Work instructions: Rewrite the lines from the line with "What is the" to the line with "OTHER, PRIMARY, SECONDARY", replacing "legend" with "key" and leaving everything else unchanged.
═══ Data in this exercise
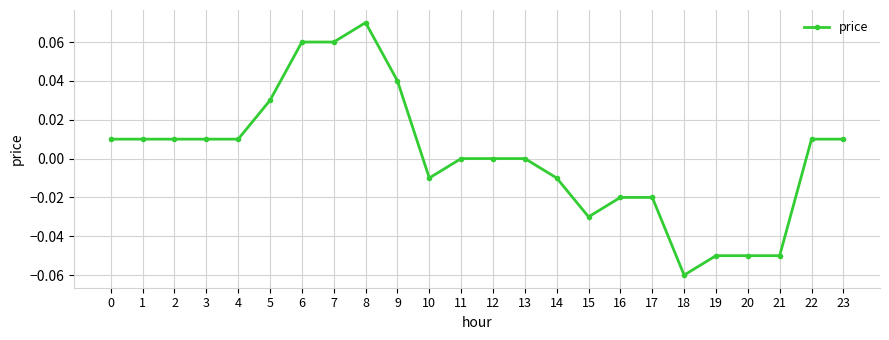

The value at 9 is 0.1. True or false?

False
══════
═══ Data in this exercise
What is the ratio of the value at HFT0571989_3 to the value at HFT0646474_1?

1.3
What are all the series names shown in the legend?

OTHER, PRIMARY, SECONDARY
══════
Solution to this task:
What is the ratio of the value at HFT0571989_3 to the value at HFT0646474_1?

1.3
What are all the series names shown in the key?

OTHER, PRIMARY, SECONDARY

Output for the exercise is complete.